The Joint Research Centre of the EU Commission published a new report illegal logging Prey Lang using high-resolution satellite imagery and data from the Prey Lang Community Network that patrols the fast-disappearing forestland.
The report found that canopy loss started increasing in 2013 and peaked in 2016 when 9,836 hectares of forest were lost. While the loss of forest cover dropped in 2017, it has been showing a steady upward trend, with 4,230 hectares lost in 2019.
Satellite images show that the northern and southern parts of Prey Lang were witnessing the large-scale loss of forest cover, but interior sections of the sanctuary had selective logging, where single trees were felled. PLCN GPS patrolling locations correspond with both large and single removal of trees.
“[W]hile the central parts of Prey Lang Wildlife Sanctuary are mainly affected by the selective removal of single trees, the conversion of larger forest patches of non-forested areas are mainly found in the northern and southern parts of the Sanctuary,” reads the report.
The report found that its data largely corresponded with findings from the University of Maryland’s Global Land Analysis and Discovery (GLAD) dataset, which monitors deforestation globally.
The university found that in 2016 forest cover loss was around 11,000 hectares, higher than the new report’s estimate. It was the same for deforestation in 2019, where GLAD found that 7,510 hectares of forest were lost.
Cambodia has seen some of the fastest deforestation rates globally, on account of the government handing over large tracts of land to private agribusinesses for economic land concessions.
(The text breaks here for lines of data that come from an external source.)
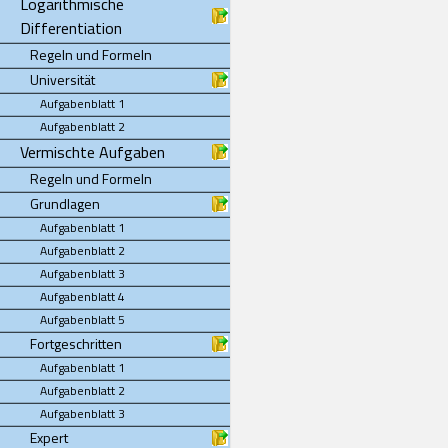
Logarithmische
Differentiation
Regeln und Formeln
Universität
Aufgabenblatt 1
Aufgabenblatt 2
Vermischte Aufgaben
Regeln und Formeln
Grundlagen
Aufgabenblatt 1
Aufgabenblatt 2
Aufgabenblatt 3
Aufgabenblatt 4
Aufgabenblatt 5
Fortgeschritten
Aufgabenblatt 1
Aufgabenblatt 2
Aufgabenblatt 3
Expert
More recently, state land was given to private interests for housing, tourism and infrastructure projects.
Hoeun Sopheap, a representative for the Prey Lang Community Network in Kampong Thom province, said the report’s findings matched the observations of the group’s patrolling activities.
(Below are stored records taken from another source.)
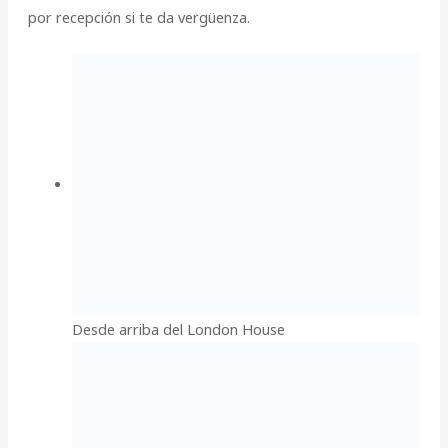
por recepción si te da vergüenza.
Desde arriba del London House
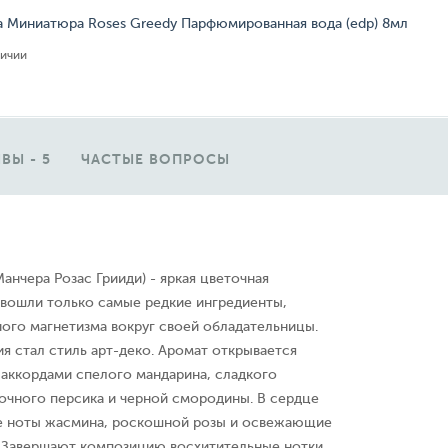
a Миниатюра Roses Greedy Парфюмированная вода (edp) 8мл
личии
ВЫ - 5
ЧАСТЫЕ ВОПРОСЫ
анчера Розас Грииди) - яркая цветочная
 вошли только самые редкие ингредиенты,
ого магнетизма вокруг своей обладательницы.
я стал стиль арт-деко. Аромат открывается
аккордами спелого мандарина, сладкого
сочного персика и черной смородины. В сердце
е ноты жасмина, роскошной розы и освежающие
 Завершают композицию восхитительные нотки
He said the Environment Ministry was in denial of the group’s findings that illegal logging was conducted in collusion with local authorities.
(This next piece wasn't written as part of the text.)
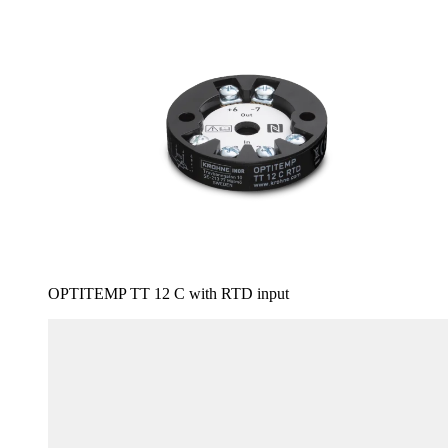
OPTITEMP TT 12 C with RTD input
“The law is only on paper but there is a lack of law enforcement to prevent deforestation,” Sopheap said.
“We are concerned about forest cover loss in the next few years,” he said.
Local authorities have routinely dismissed concerns raised by PLCN and other environmental NGOs. Last year, armed authorities blocked a planned tree-blessing ceremony in the sanctuary, which was attended by monks, youth, and civil society groups.
The Ministry of Environment justified the blockade by calling PLCN an unregistered entity, according to information from local rights group Licadho. The ministry has also rejected analysis based on satellite imagery as an attempt by certain groups to incite the public.
Chheang Ly, a PLNC member in Stung Treng province, said the demand for timber meant that the forest was continually being logged by companies, who claimed the wood came from within their concessions.
“The deforestation is continuing to happen because companies are still buying timber,” she said.
Environment Ministry Spokesperson Neth Pheaktra declined to comment on the report and only answered questions about the ministry’s efforts to preserve the Prey Lang forest.
“The Environment Ministry does not comment on a report from a third party,” he said.
He said the government and Environment Ministry’s rangers, and communities, were working to protect and conserve natural resources and biodiversity in the Prey Lang Wildlife Sanctuary.
In 2020, rangers and communities had uncovered 1,019 cases of logging and 47 cases were sent to the court. Authorities and rangers had seized 481 chainsaws and confiscated 275 cubic meters of timber.
Located in the north of Cambodia and spanning four provinces, the Prey Lang Wildlife Sanctuary covers about 431,000 hectares, according to the report, and is home to more than 250,000 people, most of whom belong to the Kuy indigenous group.